**Work request:**
Output the full passage on thermal sensors and pedestrian detection for self-driving cars, word for word.

=== Document text ===

Lidar and radar are impervious to the dark because they bounce laser light and radio waves off objects to assess shape, size and location. But they can't detect heat to determine if those objects are living things. That's why pedestrian detection could remain a challenge for self-driving cars.
"For lidar, the question is, 'Is it a fire hydrant or is it a 4-year-old?'" said Tim LeBeau, vice president of Seek Thermal, who's trying to get automakers to buy his company's infrared sensors that are now used by law enforcement, firefighters and hunters. "With fire hydrants, you can predict what's going to happen. Four-year-olds, you cannot."
Since the Uber accident, LeBeau said he's getting more calls returned, but his product remains a hard sell. "I've been in front of the largest car companies in the world who have engineers who never even thought about using thermal," LeBeau said.
Part of LeBeau's pitch is that the cost of thermal sensors is dropping about 20 percent a year as they become more widely used. The National Transportation Safety Board's report on the Uber crash also provided more fodder. The agency's preliminary findings released last week bolstered the case for using redundant sensors that can better differentiate between inanimate objects and humans, he said.

=== Records supplied ===

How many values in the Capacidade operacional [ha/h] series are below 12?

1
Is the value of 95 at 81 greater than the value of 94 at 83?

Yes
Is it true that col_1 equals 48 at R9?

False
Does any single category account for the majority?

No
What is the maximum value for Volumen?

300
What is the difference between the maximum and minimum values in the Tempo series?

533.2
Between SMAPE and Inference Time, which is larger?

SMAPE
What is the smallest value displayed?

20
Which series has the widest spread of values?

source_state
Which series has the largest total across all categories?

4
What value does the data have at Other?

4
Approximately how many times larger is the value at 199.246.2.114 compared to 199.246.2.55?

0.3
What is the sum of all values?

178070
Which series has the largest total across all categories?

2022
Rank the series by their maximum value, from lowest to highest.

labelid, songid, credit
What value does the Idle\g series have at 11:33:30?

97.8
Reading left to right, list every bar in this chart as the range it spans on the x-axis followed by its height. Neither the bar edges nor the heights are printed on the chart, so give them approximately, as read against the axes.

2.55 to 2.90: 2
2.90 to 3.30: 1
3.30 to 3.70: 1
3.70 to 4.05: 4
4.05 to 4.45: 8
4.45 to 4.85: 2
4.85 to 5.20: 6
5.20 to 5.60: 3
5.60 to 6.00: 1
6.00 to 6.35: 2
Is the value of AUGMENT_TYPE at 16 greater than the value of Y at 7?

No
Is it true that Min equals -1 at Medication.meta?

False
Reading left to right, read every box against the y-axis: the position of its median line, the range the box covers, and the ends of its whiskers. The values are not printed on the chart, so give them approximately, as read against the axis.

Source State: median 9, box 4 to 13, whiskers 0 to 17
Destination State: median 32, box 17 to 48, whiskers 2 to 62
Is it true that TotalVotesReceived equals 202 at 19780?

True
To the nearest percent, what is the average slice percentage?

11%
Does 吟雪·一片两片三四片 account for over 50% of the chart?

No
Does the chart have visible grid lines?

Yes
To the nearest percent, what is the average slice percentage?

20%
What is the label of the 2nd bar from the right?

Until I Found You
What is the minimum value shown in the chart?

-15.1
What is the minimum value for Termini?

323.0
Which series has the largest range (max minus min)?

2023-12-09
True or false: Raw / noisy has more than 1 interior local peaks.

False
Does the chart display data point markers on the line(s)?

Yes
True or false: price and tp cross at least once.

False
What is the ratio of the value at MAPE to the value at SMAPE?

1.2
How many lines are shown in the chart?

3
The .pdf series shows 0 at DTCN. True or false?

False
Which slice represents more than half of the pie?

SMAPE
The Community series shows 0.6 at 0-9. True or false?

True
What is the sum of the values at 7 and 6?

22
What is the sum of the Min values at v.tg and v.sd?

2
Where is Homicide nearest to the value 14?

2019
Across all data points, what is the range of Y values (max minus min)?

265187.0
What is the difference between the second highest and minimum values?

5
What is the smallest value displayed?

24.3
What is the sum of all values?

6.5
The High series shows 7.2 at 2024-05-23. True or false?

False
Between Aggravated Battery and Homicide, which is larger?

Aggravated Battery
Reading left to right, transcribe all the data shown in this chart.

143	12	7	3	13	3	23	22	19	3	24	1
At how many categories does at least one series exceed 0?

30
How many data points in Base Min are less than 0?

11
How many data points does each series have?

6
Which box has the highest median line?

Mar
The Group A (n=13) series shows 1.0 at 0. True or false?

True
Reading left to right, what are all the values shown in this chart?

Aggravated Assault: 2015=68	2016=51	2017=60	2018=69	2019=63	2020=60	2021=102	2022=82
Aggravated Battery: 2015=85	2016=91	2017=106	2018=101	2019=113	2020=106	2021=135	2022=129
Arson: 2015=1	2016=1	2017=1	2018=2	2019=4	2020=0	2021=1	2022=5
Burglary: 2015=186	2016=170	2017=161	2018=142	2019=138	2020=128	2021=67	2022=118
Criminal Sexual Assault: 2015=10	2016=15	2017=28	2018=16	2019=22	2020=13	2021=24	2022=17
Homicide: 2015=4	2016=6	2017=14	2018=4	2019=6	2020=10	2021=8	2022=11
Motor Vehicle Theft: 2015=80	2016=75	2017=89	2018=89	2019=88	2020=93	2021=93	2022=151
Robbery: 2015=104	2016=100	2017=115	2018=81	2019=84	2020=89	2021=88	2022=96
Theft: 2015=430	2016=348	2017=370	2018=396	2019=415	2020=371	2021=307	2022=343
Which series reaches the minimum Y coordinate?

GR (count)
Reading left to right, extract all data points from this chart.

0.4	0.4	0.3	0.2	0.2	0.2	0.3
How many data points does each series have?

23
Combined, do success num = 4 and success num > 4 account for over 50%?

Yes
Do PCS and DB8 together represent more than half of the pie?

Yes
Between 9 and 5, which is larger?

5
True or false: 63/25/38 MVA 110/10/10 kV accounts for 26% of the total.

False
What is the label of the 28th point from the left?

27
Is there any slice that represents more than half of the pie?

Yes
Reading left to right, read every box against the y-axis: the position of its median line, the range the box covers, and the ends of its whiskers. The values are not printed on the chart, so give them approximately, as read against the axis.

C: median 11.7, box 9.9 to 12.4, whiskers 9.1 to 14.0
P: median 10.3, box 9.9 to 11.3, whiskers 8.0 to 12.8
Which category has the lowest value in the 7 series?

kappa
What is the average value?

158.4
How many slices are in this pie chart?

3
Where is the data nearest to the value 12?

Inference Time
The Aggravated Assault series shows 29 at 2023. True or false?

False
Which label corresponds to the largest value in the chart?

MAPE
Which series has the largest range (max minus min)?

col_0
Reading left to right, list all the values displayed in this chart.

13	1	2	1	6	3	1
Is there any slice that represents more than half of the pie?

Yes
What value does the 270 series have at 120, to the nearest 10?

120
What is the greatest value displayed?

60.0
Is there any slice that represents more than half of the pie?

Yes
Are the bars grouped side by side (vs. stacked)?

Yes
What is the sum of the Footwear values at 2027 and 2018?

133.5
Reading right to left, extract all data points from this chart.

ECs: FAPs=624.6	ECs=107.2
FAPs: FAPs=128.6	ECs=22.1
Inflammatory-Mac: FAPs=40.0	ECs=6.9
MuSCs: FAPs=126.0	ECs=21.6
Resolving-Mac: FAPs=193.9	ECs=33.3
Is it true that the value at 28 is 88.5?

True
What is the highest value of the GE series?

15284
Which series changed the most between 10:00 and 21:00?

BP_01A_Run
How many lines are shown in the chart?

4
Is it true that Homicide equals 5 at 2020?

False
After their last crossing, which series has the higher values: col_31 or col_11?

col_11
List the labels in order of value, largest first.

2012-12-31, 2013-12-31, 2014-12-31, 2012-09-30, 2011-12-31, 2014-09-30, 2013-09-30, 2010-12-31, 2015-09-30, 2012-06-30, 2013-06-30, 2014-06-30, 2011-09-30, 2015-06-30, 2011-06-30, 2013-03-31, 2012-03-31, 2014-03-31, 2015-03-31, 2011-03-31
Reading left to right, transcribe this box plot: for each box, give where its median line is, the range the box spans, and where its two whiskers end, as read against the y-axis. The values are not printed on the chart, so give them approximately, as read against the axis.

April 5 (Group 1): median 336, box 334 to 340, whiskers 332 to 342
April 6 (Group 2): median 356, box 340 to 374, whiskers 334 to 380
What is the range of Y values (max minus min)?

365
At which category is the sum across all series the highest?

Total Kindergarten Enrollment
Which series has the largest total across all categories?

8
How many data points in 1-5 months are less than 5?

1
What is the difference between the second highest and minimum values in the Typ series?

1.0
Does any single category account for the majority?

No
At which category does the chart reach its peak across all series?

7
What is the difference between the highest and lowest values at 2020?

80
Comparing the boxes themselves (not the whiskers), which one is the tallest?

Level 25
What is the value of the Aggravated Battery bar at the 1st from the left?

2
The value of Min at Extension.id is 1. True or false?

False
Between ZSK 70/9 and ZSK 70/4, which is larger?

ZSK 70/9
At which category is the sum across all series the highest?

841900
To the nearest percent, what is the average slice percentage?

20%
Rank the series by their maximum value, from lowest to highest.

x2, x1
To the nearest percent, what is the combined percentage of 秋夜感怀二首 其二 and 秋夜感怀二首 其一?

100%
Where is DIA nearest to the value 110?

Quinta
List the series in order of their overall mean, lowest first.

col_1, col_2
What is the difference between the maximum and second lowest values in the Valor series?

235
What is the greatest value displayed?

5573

===

**Exercise output:**
Lidar and radar are impervious to the dark because they bounce laser light and radio waves off objects to assess shape, size and location. But they can't detect heat to determine if those objects are living things. That's why pedestrian detection could remain a challenge for self-driving cars.
"For lidar, the question is, 'Is it a fire hydrant or is it a 4-year-old?'" said Tim LeBeau, vice president of Seek Thermal, who's trying to get automakers to buy his company's infrared sensors that are now used by law enforcement, firefighters and hunters. "With fire hydrants, you can predict what's going to happen. Four-year-olds, you cannot."
Since the Uber accident, LeBeau said he's getting more calls returned, but his product remains a hard sell. "I've been in front of the largest car companies in the world who have engineers who never even thought about using thermal," LeBeau said.
Part of LeBeau's pitch is that the cost of thermal sensors is dropping about 20 percent a year as they become more widely used. The National Transportation Safety Board's report on the Uber crash also provided more fodder. The agency's preliminary findings released last week bolstered the case for using redundant sensors that can better differentiate between inanimate objects and humans, he said.